The only competitor in China that can compete against BYD is SAIC - an SOE owned by Shanghai's government.

That said, the EV glut has become a significant headache from a local government fiscal perspective - the majority of Chinese automotive companies are owned by state and local governments - a large number of whom ended up spending eye bleeding amounts of yuan on EVs despite no competitive advantage, and it's these state and local governments that are now increasingly holding the bag - which Chinese market regulators have increasingly raised red flags about [0] (and I myself foreshadowed on HN a couple times [1][2]).

[0] - https://news.ycombinator.com/item?id=41275541

> Even BMW can't make something that is practical.

Hyperbole, but essentially true

The Japanese beat everybody when ICE ruled. Their cars were miles ahead on every measure except snob value.

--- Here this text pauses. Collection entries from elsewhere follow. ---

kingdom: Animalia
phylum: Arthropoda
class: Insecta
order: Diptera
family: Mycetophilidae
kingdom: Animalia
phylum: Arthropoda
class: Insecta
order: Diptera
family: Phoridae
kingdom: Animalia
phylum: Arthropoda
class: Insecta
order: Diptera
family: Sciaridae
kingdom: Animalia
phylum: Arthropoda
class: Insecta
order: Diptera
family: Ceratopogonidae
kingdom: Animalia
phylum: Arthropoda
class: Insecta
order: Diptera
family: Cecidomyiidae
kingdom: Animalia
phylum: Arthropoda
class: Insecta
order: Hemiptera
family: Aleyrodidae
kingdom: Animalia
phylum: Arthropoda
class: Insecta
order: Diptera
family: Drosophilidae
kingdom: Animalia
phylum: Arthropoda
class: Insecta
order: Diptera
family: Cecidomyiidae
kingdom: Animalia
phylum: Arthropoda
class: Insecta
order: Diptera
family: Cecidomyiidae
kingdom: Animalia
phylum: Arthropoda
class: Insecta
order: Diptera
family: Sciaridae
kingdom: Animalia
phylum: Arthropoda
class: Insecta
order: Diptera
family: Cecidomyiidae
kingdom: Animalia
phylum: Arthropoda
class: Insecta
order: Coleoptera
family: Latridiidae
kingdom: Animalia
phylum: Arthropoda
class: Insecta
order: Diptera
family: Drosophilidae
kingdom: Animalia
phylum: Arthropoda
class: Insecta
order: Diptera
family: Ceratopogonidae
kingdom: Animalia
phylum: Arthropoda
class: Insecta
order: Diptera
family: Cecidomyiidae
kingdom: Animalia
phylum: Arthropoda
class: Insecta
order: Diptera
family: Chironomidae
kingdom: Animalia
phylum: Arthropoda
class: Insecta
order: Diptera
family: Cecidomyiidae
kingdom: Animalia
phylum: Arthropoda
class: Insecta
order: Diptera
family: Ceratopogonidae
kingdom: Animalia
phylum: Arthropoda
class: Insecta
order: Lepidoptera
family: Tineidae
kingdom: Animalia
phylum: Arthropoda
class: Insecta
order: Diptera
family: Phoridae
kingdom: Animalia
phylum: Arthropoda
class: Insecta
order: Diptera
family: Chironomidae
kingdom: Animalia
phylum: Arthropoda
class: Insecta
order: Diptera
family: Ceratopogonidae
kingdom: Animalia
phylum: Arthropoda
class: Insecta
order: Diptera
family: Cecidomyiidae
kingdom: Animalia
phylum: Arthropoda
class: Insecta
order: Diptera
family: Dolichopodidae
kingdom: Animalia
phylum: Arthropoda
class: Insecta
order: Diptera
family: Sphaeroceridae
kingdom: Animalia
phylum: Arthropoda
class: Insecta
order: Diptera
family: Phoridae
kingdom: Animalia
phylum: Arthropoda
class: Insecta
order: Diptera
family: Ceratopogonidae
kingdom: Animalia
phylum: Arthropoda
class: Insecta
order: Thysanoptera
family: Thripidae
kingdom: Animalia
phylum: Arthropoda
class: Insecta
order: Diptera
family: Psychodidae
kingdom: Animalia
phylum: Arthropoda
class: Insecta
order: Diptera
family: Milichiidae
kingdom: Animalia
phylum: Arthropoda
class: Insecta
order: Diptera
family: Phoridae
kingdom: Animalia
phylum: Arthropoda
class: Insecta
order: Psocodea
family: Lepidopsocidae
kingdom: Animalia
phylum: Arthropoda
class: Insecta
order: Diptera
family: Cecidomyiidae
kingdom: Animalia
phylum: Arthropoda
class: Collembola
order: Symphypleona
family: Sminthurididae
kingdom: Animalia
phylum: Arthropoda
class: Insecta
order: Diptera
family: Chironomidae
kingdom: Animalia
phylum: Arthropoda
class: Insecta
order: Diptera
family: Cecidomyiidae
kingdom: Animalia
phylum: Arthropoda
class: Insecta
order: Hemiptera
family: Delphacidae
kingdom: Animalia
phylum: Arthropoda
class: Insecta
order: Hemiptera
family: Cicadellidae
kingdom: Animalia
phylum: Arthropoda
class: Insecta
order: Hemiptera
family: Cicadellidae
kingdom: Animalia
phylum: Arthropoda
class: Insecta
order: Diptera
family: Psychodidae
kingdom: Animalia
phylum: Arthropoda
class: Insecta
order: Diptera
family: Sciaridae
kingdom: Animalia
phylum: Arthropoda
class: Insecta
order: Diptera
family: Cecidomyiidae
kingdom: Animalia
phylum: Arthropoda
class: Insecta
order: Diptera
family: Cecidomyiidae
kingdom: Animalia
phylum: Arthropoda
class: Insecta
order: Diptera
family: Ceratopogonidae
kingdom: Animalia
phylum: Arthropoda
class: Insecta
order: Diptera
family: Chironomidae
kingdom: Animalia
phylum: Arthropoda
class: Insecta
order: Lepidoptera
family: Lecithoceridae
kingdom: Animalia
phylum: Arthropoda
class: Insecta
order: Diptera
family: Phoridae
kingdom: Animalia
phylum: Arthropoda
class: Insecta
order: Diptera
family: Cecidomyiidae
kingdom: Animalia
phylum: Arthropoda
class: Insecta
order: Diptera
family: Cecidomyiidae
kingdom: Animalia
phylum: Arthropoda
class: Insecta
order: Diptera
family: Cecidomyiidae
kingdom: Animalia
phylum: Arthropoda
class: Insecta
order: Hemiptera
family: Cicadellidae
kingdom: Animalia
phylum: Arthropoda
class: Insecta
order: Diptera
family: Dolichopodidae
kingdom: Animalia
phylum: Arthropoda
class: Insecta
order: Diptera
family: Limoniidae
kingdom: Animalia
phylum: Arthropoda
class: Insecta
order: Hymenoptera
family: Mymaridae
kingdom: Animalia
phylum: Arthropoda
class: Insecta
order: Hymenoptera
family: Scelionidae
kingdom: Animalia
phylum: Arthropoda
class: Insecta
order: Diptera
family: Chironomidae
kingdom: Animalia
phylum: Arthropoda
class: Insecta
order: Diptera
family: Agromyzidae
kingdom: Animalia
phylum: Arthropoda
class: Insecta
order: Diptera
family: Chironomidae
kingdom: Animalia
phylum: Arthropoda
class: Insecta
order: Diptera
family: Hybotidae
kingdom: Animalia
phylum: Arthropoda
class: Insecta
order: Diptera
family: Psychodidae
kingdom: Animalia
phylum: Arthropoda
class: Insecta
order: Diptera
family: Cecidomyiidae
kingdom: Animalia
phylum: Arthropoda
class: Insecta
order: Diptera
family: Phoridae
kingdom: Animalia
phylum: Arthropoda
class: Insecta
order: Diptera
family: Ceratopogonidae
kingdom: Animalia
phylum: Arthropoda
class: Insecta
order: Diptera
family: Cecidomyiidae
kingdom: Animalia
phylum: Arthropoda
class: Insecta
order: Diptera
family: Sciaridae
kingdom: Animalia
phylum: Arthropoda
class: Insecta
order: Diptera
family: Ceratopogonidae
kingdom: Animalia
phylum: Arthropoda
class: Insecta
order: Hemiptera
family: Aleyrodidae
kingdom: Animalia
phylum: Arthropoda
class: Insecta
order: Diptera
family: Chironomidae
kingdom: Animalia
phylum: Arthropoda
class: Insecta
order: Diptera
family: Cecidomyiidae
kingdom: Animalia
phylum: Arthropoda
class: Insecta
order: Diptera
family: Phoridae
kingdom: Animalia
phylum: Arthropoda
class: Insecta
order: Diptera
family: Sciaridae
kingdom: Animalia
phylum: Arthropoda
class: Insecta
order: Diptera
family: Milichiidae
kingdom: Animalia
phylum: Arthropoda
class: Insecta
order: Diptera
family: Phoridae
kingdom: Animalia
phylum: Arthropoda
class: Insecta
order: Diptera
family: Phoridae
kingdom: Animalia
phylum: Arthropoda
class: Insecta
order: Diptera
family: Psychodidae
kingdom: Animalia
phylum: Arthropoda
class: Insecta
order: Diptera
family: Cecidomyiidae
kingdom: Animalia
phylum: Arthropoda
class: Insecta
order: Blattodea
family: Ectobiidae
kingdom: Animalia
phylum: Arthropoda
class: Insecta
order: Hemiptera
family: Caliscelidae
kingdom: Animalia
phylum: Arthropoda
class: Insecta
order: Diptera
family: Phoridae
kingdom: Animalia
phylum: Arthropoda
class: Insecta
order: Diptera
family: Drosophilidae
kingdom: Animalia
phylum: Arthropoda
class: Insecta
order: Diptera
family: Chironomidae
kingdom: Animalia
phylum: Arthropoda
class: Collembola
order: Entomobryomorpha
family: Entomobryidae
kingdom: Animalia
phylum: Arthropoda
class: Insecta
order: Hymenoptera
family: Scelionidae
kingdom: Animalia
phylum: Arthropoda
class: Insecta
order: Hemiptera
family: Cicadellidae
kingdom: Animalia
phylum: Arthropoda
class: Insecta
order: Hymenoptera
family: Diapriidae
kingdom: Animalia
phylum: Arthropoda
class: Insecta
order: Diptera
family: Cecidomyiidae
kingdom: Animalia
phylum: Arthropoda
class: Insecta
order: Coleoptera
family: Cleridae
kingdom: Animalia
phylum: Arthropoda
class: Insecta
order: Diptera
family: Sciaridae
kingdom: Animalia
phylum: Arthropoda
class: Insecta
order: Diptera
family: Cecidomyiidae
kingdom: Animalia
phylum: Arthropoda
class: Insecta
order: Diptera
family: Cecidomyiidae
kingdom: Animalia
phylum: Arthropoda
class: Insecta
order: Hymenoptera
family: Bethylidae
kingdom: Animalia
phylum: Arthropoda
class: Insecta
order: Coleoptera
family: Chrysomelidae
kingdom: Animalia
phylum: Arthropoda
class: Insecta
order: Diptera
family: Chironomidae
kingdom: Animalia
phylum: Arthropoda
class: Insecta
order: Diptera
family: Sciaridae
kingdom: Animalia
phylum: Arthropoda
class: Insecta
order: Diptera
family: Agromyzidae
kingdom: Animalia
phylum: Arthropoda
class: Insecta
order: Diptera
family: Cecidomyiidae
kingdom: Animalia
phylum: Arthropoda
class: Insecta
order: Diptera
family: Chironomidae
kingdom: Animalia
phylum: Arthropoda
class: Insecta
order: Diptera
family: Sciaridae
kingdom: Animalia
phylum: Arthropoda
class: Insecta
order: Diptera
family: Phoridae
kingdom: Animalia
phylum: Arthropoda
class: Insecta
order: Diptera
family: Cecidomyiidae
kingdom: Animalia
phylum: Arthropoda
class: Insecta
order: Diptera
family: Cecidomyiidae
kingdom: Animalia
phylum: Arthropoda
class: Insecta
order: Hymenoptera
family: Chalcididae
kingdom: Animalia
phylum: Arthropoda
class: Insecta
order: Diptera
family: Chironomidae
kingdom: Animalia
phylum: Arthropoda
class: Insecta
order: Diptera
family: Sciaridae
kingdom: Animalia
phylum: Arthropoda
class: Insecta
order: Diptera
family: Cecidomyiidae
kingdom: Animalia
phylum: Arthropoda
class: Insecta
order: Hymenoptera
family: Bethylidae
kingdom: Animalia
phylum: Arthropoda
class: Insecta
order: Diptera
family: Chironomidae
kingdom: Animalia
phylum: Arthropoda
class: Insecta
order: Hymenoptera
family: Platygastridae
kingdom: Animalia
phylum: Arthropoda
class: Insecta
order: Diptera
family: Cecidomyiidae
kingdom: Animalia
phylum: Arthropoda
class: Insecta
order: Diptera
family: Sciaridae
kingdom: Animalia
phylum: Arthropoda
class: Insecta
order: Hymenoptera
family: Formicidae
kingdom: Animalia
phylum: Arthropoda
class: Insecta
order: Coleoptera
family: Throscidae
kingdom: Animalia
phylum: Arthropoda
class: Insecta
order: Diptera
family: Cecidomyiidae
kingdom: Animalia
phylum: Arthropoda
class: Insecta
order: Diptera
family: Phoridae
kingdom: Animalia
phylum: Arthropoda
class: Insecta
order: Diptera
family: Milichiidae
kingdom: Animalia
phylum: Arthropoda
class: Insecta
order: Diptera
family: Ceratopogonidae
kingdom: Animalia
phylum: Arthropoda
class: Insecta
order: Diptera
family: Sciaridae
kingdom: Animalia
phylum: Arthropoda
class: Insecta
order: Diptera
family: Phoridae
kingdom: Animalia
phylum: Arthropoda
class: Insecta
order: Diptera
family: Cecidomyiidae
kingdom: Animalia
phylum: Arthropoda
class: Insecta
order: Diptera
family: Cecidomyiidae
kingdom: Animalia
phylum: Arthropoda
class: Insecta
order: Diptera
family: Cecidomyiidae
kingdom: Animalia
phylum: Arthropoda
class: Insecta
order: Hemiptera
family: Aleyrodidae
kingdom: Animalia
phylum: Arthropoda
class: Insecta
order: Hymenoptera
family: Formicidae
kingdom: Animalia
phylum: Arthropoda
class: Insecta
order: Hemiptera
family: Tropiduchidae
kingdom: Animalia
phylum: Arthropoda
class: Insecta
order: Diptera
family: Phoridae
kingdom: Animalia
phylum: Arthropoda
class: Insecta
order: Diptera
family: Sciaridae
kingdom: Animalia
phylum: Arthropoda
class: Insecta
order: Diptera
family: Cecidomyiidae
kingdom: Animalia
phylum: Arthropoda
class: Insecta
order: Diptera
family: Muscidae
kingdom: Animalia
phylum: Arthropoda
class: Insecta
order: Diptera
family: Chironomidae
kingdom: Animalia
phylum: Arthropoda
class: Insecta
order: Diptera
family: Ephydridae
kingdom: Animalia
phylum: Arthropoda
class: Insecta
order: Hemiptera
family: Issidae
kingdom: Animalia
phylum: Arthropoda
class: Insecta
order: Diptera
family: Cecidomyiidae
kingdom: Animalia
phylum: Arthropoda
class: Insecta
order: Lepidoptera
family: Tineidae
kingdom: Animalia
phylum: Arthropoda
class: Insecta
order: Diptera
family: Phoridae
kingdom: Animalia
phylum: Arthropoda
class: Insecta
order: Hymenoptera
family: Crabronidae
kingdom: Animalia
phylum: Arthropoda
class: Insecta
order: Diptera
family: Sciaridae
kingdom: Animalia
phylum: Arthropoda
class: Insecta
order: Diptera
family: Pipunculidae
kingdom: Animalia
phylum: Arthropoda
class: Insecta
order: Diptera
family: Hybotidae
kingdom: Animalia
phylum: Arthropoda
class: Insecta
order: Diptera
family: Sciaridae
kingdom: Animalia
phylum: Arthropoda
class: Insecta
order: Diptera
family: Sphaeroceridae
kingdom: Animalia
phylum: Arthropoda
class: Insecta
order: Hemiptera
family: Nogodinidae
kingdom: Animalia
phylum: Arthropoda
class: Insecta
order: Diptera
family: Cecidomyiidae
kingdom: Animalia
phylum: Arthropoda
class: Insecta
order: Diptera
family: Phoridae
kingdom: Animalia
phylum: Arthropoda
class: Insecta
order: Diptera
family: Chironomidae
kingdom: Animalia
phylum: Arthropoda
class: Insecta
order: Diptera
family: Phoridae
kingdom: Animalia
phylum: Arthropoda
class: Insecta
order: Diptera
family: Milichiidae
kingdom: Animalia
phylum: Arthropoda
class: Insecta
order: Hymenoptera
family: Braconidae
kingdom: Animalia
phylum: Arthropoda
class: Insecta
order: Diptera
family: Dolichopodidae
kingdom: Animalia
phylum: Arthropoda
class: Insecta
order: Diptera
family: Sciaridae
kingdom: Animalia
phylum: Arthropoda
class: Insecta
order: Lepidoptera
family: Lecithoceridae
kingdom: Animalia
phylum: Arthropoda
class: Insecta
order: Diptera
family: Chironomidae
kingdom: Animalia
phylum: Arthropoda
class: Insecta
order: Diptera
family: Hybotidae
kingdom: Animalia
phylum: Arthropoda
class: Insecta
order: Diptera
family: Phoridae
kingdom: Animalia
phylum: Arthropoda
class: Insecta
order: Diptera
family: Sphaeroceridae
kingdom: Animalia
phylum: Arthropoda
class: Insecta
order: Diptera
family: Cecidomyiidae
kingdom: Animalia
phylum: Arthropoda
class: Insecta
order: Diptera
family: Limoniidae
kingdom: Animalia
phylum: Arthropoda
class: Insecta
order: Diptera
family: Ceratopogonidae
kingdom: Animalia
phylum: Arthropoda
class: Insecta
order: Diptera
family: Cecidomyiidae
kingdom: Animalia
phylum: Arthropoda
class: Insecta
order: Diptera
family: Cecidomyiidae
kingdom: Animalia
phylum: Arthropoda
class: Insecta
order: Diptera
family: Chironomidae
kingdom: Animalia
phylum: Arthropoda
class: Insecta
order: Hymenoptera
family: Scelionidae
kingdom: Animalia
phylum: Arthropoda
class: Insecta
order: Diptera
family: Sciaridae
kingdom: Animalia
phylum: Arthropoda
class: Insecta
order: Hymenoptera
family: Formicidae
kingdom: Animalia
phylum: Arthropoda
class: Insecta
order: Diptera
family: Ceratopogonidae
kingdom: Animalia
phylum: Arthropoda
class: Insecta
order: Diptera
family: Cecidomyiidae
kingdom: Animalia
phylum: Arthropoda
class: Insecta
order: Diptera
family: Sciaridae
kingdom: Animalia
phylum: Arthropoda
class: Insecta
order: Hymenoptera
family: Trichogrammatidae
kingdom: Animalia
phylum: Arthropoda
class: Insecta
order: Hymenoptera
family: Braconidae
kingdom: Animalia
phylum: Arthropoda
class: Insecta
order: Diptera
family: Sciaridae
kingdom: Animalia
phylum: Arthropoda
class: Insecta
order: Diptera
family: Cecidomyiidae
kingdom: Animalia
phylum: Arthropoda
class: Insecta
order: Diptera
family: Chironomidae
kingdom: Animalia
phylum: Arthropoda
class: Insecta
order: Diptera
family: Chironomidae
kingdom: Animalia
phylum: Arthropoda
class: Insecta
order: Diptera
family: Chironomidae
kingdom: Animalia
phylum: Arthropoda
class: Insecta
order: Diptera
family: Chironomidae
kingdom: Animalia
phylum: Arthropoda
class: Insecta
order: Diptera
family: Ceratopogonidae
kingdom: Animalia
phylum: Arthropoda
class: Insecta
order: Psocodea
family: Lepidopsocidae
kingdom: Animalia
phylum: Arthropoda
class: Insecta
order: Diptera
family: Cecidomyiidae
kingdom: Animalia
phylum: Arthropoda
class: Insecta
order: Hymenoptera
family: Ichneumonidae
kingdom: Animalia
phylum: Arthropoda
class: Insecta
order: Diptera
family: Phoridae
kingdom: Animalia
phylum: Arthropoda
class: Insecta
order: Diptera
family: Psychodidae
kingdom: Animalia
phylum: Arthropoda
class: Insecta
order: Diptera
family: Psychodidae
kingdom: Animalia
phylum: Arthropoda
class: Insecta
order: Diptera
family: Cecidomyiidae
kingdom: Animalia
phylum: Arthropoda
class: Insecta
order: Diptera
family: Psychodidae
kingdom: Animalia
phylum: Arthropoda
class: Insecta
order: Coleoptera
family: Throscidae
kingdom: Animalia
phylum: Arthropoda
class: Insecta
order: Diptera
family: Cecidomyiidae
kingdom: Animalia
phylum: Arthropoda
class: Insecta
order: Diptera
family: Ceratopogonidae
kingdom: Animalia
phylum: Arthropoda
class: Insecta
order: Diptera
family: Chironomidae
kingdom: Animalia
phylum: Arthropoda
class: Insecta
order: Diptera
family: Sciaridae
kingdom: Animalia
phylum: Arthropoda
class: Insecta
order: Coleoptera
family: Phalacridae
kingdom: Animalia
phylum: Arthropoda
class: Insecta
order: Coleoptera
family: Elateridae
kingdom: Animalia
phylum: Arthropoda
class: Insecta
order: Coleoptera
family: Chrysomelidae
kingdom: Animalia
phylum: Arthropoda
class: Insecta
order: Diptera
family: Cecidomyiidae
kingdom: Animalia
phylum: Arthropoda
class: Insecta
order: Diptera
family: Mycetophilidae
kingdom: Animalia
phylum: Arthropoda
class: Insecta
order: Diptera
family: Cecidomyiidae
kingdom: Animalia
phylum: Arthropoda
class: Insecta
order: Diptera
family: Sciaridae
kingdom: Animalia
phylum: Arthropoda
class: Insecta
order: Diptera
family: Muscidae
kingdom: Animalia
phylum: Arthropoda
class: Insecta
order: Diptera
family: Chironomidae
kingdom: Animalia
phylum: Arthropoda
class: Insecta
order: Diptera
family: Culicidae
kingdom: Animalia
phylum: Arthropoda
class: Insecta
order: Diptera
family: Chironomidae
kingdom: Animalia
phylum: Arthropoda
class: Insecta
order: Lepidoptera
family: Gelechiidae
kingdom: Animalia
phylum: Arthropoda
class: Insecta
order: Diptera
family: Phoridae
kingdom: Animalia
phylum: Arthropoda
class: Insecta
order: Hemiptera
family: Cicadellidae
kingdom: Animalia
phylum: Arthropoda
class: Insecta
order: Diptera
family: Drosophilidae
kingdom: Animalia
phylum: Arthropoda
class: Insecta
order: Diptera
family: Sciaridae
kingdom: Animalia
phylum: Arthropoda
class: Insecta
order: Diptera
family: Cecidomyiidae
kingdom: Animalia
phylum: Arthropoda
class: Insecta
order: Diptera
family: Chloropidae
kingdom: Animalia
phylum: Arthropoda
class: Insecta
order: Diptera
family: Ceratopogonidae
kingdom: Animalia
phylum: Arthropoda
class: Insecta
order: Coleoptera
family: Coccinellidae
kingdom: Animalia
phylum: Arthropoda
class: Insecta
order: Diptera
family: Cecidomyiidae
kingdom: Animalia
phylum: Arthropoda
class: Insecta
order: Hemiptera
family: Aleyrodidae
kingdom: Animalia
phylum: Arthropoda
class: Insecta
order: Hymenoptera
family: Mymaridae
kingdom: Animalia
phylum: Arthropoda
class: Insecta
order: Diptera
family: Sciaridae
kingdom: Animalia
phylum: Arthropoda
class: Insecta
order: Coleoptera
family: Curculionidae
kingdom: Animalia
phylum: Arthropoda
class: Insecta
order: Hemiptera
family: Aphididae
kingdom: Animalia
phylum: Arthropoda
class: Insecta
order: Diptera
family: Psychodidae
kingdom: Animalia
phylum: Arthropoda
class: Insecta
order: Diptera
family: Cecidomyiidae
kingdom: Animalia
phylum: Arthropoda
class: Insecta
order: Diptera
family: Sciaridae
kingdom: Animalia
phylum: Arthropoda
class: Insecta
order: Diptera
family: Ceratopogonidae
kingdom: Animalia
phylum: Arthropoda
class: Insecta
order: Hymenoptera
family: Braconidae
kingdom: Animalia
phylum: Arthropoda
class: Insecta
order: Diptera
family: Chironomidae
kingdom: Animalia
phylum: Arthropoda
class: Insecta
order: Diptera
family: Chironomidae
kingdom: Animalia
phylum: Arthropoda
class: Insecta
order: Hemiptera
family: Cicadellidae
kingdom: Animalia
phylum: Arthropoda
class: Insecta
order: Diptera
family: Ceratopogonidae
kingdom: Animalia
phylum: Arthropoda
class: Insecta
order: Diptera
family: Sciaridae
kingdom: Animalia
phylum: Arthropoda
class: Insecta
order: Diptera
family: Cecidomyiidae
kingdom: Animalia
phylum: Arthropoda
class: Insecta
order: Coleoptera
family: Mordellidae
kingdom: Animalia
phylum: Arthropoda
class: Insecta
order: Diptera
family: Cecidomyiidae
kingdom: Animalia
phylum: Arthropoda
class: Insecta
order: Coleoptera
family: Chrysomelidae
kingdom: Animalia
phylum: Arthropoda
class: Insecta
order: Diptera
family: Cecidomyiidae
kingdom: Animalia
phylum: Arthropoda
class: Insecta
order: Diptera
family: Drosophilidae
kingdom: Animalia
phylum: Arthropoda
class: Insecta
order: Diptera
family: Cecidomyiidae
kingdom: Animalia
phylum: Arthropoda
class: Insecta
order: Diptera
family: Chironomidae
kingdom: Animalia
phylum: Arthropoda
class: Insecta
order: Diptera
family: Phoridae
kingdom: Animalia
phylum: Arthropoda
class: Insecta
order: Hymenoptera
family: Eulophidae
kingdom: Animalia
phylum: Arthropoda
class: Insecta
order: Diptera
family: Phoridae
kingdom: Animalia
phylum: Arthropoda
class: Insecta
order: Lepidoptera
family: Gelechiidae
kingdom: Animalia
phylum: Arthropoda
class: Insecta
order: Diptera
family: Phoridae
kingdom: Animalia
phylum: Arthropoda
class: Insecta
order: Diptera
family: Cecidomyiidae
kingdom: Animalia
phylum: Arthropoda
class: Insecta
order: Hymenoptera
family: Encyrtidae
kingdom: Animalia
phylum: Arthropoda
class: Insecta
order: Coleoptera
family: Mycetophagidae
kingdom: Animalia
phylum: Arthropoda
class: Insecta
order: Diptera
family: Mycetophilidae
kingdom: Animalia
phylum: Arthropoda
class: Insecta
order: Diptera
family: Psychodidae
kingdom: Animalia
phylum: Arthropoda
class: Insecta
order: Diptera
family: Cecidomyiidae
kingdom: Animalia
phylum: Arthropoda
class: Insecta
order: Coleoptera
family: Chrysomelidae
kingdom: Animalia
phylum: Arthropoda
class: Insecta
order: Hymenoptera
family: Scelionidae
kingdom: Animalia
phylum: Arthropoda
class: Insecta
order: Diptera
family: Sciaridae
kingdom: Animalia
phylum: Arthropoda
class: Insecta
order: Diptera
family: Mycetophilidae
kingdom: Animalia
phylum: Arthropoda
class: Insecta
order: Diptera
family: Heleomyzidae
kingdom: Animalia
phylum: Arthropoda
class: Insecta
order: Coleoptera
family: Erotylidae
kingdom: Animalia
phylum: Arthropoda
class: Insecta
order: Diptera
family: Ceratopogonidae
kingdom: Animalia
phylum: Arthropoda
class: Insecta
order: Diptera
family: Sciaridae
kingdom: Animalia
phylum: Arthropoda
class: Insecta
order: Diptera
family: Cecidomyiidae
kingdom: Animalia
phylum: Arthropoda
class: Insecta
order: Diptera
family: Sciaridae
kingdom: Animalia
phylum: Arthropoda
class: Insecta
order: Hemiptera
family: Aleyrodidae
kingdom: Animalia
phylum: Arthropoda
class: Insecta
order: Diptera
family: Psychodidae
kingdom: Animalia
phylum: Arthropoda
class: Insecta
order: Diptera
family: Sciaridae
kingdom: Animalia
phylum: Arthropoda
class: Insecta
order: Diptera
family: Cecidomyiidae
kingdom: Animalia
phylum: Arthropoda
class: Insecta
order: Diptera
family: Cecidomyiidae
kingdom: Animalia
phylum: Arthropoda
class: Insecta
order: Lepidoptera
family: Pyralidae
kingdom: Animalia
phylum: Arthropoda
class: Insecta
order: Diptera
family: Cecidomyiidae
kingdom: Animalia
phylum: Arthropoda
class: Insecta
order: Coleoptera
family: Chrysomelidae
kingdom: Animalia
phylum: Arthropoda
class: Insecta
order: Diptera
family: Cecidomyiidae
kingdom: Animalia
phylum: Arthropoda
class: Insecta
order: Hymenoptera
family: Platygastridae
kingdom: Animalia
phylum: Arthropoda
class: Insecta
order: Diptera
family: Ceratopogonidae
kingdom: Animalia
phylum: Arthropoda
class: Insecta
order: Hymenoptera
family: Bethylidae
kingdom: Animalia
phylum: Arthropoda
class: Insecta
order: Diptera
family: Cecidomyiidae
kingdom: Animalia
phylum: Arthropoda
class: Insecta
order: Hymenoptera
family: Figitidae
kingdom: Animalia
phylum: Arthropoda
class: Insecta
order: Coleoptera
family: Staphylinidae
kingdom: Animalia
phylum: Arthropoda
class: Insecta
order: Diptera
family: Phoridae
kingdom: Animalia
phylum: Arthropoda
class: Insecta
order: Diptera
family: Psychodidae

In the the of EV it will be the Chinese. Tesla has no hope of keeping up, they are already fallen behind on snob value, their cars have none now.

I think the comment about BYD drivers preferring Tesla is out of date now. Ti e will tell, but my money is on China

  • From what I can tell the Chinese are targeting the bottom of the market with cars that are essentially disposable. The ones to watch, IMO, are Hyundai/Kia. If they can sort out the reliability issues there's a lot of potential there.

    Honestly I'm cautiously optimistic about VW, especially after they've started backing away from those awful capacitive buttons.

Uh have Tesla discovered how to make doors that align with the car body? All 4 of them in the same car?

[Note that this is not a BMW endorsement. I would only drive one if someone else pays for the car, insurance and maintenance.]